Tony Jaa, the stocky Thai stuntman turned action hero in Ong-Bak: The Thai Warrior (Thailand, 2003), harkens back to an earlier kind of screen martial artist. Jaa has an impressive physique, a steel snap to his delivery, and a gymnastic prowess to his style, and director Prachya Pinkaew puts it all on display in an endearingly naïve martial arts adventure.
The story of an idealistic, wide-eyed country boy who takes his skills in the martial arts of Muay Thai to Bangkok to recover a temple treasure stolen by big city gangsters is essentially an updating of the old Hong Kong kung-fu revenge odysseys of the seventies. Jaa is the protégé of a rural village monk turned proverbial country hick in the big city. He’s ripped off by a small time con artist and chases his stolen dough right into the midst of an illegal fighting pit. Despite a vow to his mentor never to use his talents in brawling, he puts a quick end to his first inadvertent match and then he dispatches the local talent pool of preening bullies and dirty fighters (the latter using a refrigerator as a blunt instrument) with his Thai boxing skills and his trademark kill shot: an elbow to the skull.

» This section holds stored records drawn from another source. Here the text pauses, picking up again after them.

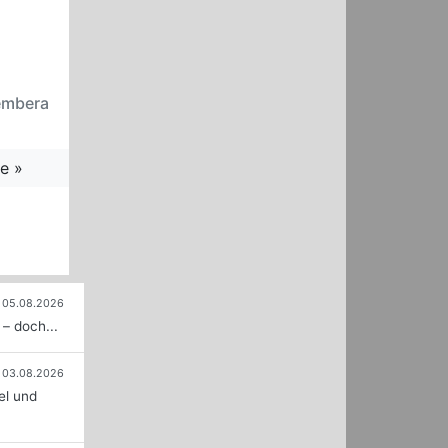
embera
e »
05.08.2026
– doch...
03.08.2026
el und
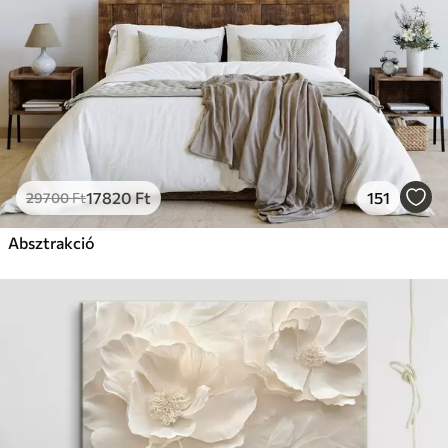
17820
Ft
151
29700
Ft
Absztrakció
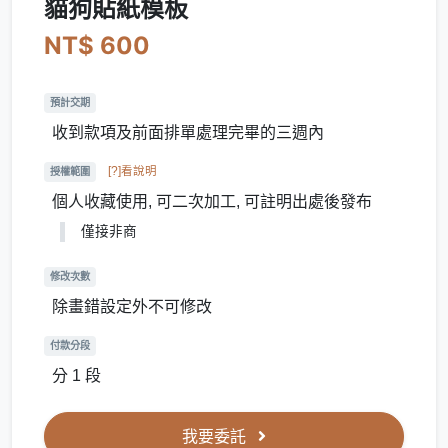
貓狗貼紙模板
NT$ 600
預計交期
收到款項及前面排單處理完畢的三週內
[?]看說明
授權範圍
個人收藏使用, 可二次加工, 可註明出處後發布
僅接非商
修改次數
除畫錯設定外不可修改
付款分段
分 1 段
我要委託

The simplistic (one might say simpleminded) story is merely an excuse to get him into action and it is jaw-dropping. Jaa is not merely the star, he’s a live-action special effect, combining the gymnastic energy of Jackie Chan’s glory days with the bone-snapping, body-crunching intensity of Bruce Lee at his best, and the film harkens back to an earlier style of martial arts movie, before the blender style of editing took over. The irresistible combination of cinematic naiveté and brutal martial arts moves executed with astonishing prowess makes this adrenalin boosted action showcase one of the most impressive action movies of its era and launched Jaa’s career. It’s still his best film and his greatest showcase.
Rated R, in Thai with English subtitles.
Leaves Hulu at the end of July. Watch it on Hulu
The Blu-ray and DVD releases from Fox include the documentary featurette “The 8 Movements of Muay Thai,” behind-the-scenes stunt footage, a live Tony Jaa performance, and a music video featuring Tony Jaa.